Editor for author: in those cases where the editor or edition of a work is discussed, or the orientation to the study is through editions, always cite the work by the editor. In those cases in which the name of the author is in the title, follow the title as it appears:

Sanguineti, Federico, ed. 2001. Dantis Alagherii Comedia, edizione critica. Florence: Edizioni del Galluzzo.

Otherwise, the name of the author can be added before or after the title but not in italics:

Belloni, Gino, Furio Brugnolo, H. Wayne Storey, and Stefano Zamponi, eds. 2003. Francesco Petrarca, Rerum vulgarium fragmenta. Rome–Padua: Vatican Library–Antenore.

In those entries in which titles that stand in for the author (as in the case of The Riverside Shakespeare), use the shortened form (Riverside) in small caps and italics, followed by the date and then the full title.

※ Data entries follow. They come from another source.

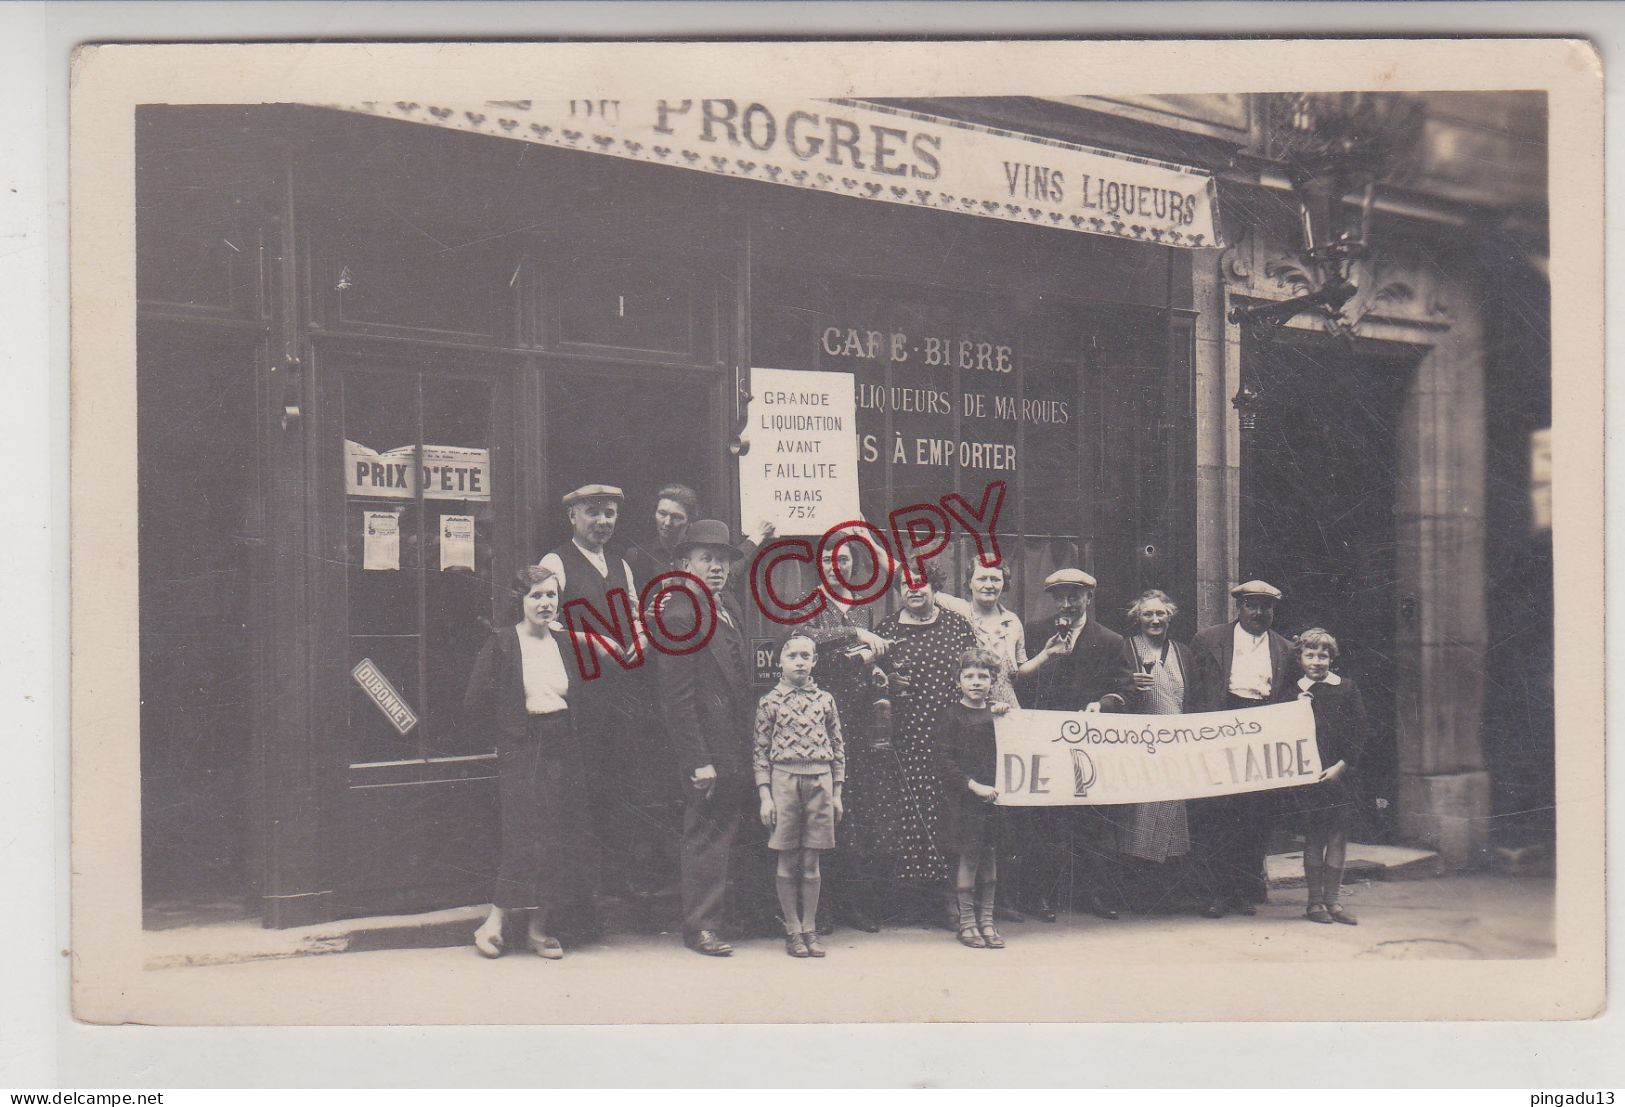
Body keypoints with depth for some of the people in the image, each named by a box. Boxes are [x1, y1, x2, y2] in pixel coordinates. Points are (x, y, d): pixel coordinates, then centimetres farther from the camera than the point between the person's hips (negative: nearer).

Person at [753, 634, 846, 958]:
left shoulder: (825, 700, 8)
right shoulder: (770, 701, 2)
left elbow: (838, 748, 11)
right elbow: (761, 751, 1)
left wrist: (837, 793, 8)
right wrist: (765, 796, -4)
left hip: (820, 780, 2)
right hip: (784, 778, -2)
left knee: (811, 861, 5)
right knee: (787, 861, 3)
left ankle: (810, 929, 14)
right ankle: (792, 930, 12)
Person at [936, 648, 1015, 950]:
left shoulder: (998, 713, 11)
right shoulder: (954, 716, -3)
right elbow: (944, 761, -8)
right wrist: (974, 785, -15)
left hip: (993, 795, 4)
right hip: (962, 798, -4)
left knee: (990, 856, 6)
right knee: (967, 856, -2)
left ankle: (986, 919, 15)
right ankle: (966, 921, 8)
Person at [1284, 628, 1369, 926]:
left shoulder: (1346, 688, 4)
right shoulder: (1294, 693, 3)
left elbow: (1359, 733, 2)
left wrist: (1341, 766, -6)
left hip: (1338, 774, 1)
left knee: (1338, 836, 1)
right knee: (1314, 837, 1)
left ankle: (1332, 900, 10)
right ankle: (1314, 900, 9)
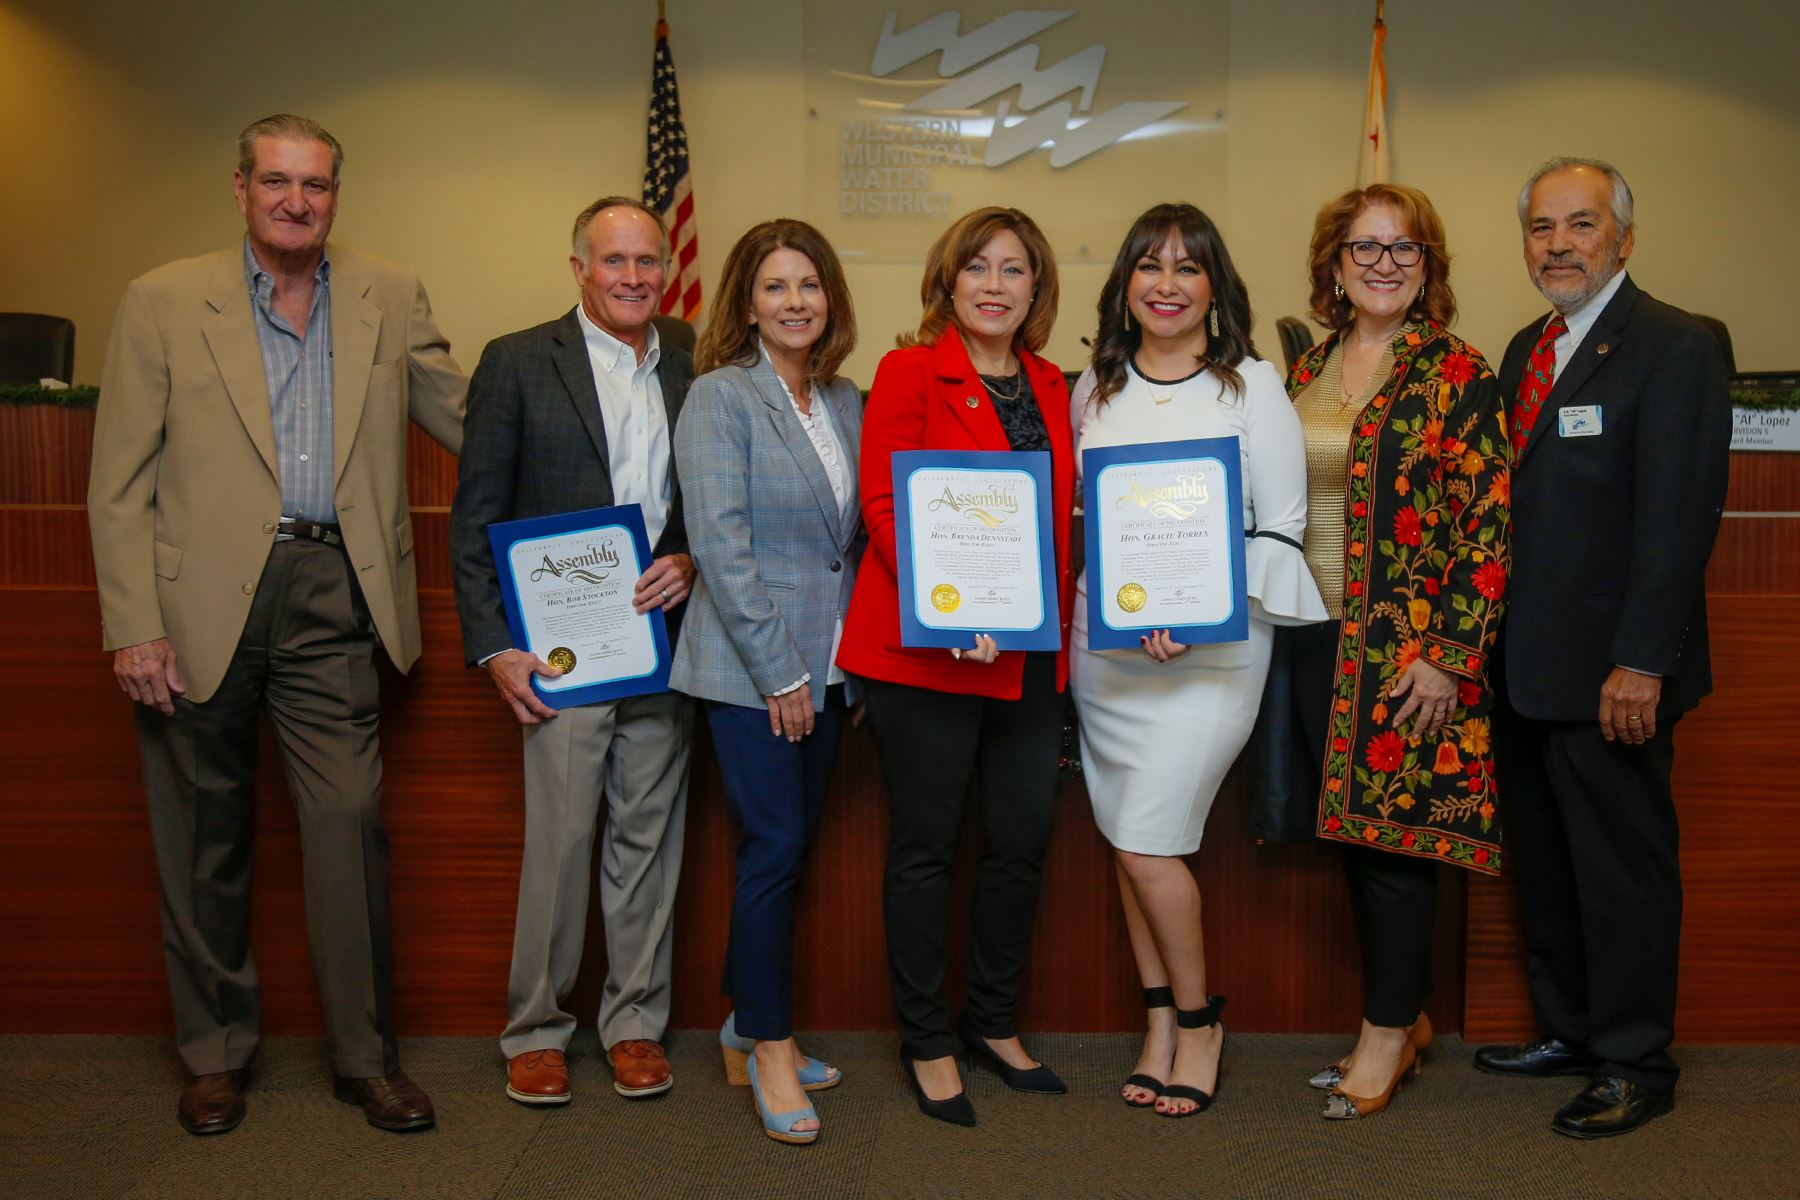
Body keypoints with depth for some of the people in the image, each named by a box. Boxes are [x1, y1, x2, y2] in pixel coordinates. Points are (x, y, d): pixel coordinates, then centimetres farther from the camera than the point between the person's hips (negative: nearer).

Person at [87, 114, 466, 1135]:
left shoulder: (391, 298, 9)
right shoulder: (165, 302, 3)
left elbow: (472, 419, 10)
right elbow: (120, 482, 0)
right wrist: (132, 625, -8)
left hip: (332, 599, 1)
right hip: (202, 604, 0)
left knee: (351, 821, -1)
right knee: (207, 835, 10)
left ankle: (365, 1055, 14)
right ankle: (217, 1051, 27)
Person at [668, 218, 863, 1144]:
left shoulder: (848, 404, 11)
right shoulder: (719, 397, -7)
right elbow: (721, 544, -14)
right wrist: (778, 669, -15)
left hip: (826, 668, 6)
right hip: (749, 671, -6)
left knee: (788, 848, 11)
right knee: (774, 850, -4)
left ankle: (748, 1029, 25)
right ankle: (770, 1047, 10)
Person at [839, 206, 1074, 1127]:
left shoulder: (1049, 386, 16)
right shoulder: (910, 371, -2)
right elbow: (883, 504, -11)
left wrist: (1063, 616, 3)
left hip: (1030, 653, 6)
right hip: (926, 648, -6)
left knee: (1022, 842, 11)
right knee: (925, 845, 3)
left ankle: (994, 1023, 29)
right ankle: (926, 1042, 18)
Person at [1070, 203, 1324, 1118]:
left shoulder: (1252, 384, -2)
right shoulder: (1096, 386, 10)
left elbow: (1282, 529, -4)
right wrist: (1069, 604, -2)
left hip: (1210, 648, -4)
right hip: (1103, 640, 5)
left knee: (1147, 841, -9)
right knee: (1126, 841, 8)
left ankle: (1198, 1020, 14)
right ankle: (1161, 1027, 23)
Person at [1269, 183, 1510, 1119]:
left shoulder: (1456, 374, -6)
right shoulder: (1307, 372, 11)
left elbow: (1488, 522, -10)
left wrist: (1450, 652, -16)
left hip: (1410, 646, -6)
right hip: (1316, 641, 6)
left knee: (1394, 830, 0)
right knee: (1353, 824, 12)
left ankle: (1389, 1029, 16)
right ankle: (1404, 1017, 27)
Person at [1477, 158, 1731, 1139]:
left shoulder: (1673, 349, -10)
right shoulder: (1525, 350, 14)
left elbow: (1678, 517, -16)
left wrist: (1642, 663, -21)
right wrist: (1490, 638, 10)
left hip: (1610, 671, -7)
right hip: (1526, 665, 8)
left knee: (1623, 868, 4)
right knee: (1544, 862, 16)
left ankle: (1635, 1064, 18)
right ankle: (1567, 1030, 31)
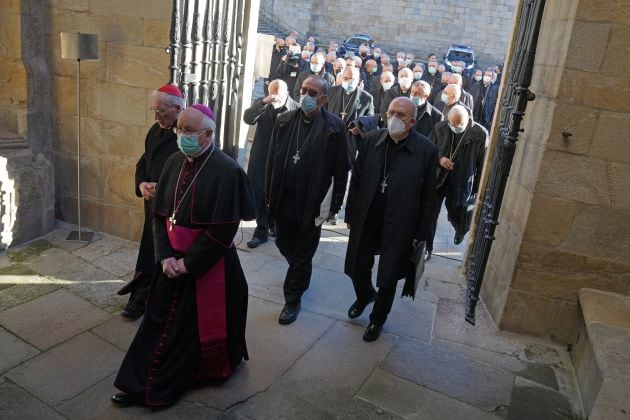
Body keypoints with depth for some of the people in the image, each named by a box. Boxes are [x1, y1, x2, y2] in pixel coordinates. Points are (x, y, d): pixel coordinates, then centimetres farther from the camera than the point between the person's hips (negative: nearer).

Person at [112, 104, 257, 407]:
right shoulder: (174, 163, 1)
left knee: (201, 326, 12)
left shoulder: (226, 171, -19)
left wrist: (187, 263, -14)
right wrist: (165, 256, -6)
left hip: (209, 266, -5)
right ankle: (140, 384, 29)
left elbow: (222, 231, -19)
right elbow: (159, 213, 5)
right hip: (173, 261, 6)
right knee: (162, 322, 14)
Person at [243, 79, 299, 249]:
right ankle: (262, 230, 15)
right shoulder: (261, 104, 0)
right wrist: (264, 102, -28)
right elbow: (248, 118, -18)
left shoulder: (295, 108, -7)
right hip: (261, 158, 2)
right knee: (259, 195, 3)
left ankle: (275, 225, 35)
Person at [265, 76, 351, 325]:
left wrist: (335, 205, -6)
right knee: (284, 244, 19)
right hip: (284, 199, 4)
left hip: (312, 202, -4)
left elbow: (341, 170, -7)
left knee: (303, 253, 9)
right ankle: (300, 274, 50)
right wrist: (269, 194, 5)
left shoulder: (334, 127, -9)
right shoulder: (285, 121, 2)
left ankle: (293, 299, 27)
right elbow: (272, 160, 6)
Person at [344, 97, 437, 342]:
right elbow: (356, 180, 2)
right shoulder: (371, 140, -4)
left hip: (399, 228, -2)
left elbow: (427, 196, -6)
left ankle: (377, 319, 39)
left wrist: (421, 232, -4)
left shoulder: (426, 149, -11)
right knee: (357, 269, 14)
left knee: (388, 280, 12)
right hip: (365, 222, 3)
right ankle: (365, 295, 50)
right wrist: (350, 215, 4)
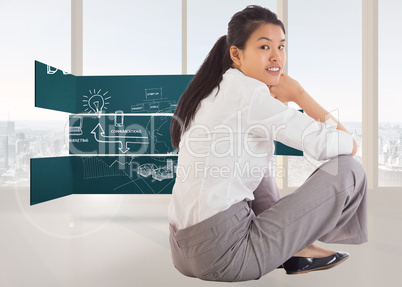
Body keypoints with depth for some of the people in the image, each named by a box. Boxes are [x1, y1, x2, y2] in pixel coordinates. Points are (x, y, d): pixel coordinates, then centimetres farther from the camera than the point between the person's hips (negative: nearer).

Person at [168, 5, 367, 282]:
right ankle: (296, 250, 14)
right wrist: (298, 94, -2)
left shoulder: (213, 90, 13)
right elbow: (334, 145, -15)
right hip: (223, 255, -9)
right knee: (348, 171, -6)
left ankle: (286, 240, 25)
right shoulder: (246, 91, -15)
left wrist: (279, 102, 8)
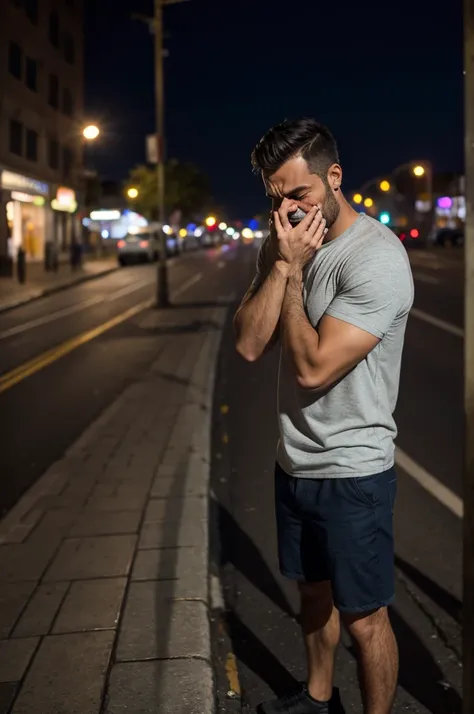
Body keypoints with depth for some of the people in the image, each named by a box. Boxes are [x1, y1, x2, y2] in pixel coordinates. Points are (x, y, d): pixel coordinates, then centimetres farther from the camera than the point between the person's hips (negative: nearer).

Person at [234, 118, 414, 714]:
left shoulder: (377, 258, -23)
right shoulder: (286, 244, 1)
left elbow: (312, 368, -27)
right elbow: (248, 345, -9)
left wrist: (293, 268, -20)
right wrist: (282, 265, -18)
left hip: (351, 474, -8)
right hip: (295, 462, 8)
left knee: (363, 617, 7)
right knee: (313, 588, 26)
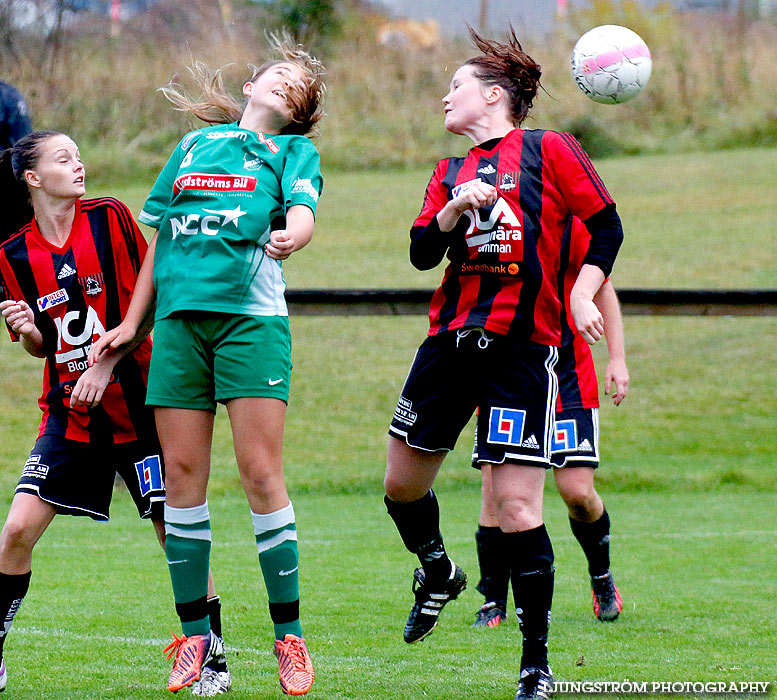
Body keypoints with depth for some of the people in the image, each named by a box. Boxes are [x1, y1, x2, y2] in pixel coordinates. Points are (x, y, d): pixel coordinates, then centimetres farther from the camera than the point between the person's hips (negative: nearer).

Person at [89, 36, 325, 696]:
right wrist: (131, 324, 23)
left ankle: (289, 636, -3)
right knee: (183, 473, 0)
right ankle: (195, 634, 9)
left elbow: (302, 212, -7)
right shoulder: (195, 144, 22)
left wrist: (291, 234, -31)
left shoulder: (294, 150, 13)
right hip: (178, 318, 3)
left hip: (253, 319, -3)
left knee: (261, 473, -10)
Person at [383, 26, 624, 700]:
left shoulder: (548, 150, 3)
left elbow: (606, 225, 3)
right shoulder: (451, 173, 18)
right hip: (451, 337, 6)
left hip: (522, 346, -6)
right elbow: (422, 252, 7)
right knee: (402, 483, 11)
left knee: (517, 505, -11)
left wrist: (582, 294, -9)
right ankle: (437, 573, 42)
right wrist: (456, 209, -10)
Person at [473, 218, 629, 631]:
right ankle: (493, 601, 10)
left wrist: (616, 358, 1)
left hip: (566, 373, -1)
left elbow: (602, 289, 4)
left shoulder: (569, 222, -7)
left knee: (577, 491, -7)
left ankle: (602, 577, 23)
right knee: (495, 492, -7)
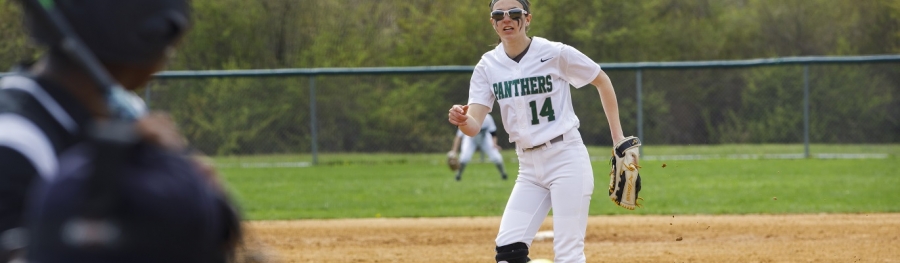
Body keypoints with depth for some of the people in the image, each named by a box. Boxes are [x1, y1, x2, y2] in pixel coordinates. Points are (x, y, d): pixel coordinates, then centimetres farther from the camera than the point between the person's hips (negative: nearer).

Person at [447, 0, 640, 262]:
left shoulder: (556, 54, -9)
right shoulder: (488, 67, 1)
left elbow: (602, 81, 3)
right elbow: (474, 126, -7)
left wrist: (618, 138, 0)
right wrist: (462, 120, -32)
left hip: (566, 158, -5)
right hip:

“In” should be used for clarity, especially when a work that would normally be italicized is in a larger volume of such works:

Mengaldo, Pier Vincenzo, ed. 1996. De vulgari eloquentia. In Dante Alighieri, Opere minori, vol. 3, tomo 1: De vulgari eloquentia, Monarchia, 1–237. Milano–Napoli: Ricciardi–Mondadori.

Those works for which reprints are used by scholars, the date of the edition should appear in order to indicate the historical context of the original research:

Loew, E[lias] A[very]. [1914] 1999. The Beneventan Script: A History of the South Italian Minuscule. Oxford and New York: Oxford University Press (rpt. Sandpiper Books).

Those entries that use lowercase roman numerals (pagination of introductions) should be in small caps.


Additional Instructions for Reviewers:

Reviews should begin with the reviewed volume’s bibliographic information in 14point and organized by:

Author (last name in small caps), first name. Date. Title (in italics). Place of publication: publisher. ISBN 13. # of pages (and, where appropriate,  illustrations/figures/musical examples). Hardcover or softcover. Price (preferably in dollars and/or euros).

Round, Philip H. 2010. Removable Type: Histories of the Book in Indiana Country, 1663–1880. Chapel Hill: The University of North Carolina Press. 978-0-8078-7120-1. Pp. xii + 282 and 38 illustrations. Paperback. $26.95.

For the body of the essay, reviewers should follow the house style as described above. The reviewer’s name and affiliation are placed at the end of the review, justified right: first the author’s name and on a second line her/his affiliation in italics.



Alan W. Friedman
University of Texas, Austin

In cases of doubt, consult the 17th-edition of the Chicago Manual of Style or the editor in charge of reviews for their section (Anglo-American or Continental–Mediterranean).